Work to be completed >>
When you reach the records below, repeat each one exactly as written.

The records >>
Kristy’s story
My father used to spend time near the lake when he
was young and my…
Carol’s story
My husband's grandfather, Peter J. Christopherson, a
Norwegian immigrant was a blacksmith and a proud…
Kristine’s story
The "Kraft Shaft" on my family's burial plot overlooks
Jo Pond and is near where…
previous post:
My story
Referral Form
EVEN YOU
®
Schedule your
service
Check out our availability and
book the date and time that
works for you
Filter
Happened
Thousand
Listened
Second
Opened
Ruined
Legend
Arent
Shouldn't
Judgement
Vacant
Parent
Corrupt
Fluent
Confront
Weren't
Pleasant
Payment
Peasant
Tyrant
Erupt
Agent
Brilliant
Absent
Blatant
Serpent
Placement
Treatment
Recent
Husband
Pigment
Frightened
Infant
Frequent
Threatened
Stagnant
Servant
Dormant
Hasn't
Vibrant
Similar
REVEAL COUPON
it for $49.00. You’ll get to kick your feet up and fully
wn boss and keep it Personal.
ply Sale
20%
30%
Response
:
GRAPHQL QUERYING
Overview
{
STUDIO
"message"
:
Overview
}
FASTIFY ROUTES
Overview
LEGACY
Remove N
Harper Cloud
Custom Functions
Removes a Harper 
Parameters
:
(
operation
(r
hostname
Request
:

Written answer >>
Kristy’s story
My father used to spend time near the lake when he
was young and my…
Carol’s story
My husband's grandfather, Peter J. Christopherson, a
Norwegian immigrant was a blacksmith and a proud…
Kristine’s story
The "Kraft Shaft" on my family's burial plot overlooks
Jo Pond and is near where…
previous post:
My story
Referral Form
EVEN YOU
®
Schedule your
service
Check out our availability and
book the date and time that
works for you
Filter
Happened
Thousand
Listened
Second
Opened
Ruined
Legend
Arent
Shouldn't
Judgement
Vacant
Parent
Corrupt
Fluent
Confront
Weren't
Pleasant
Payment
Peasant
Tyrant
Erupt
Agent
Brilliant
Absent
Blatant
Serpent
Placement
Treatment
Recent
Husband
Pigment
Frightened
Infant
Frequent
Threatened
Stagnant
Servant
Dormant
Hasn't
Vibrant
Similar
REVEAL COUPON
it for $49.00. You’ll get to kick your feet up and fully
wn boss and keep it Personal.
ply Sale
20%
30%
Response
:
GRAPHQL QUERYING
Overview
{
STUDIO
"message"
:
Overview
}
FASTIFY ROUTES
Overview
LEGACY
Remove N
Harper Cloud
Custom Functions
Removes a Harper 
Parameters
:
(
operation
(r
hostname
Request
:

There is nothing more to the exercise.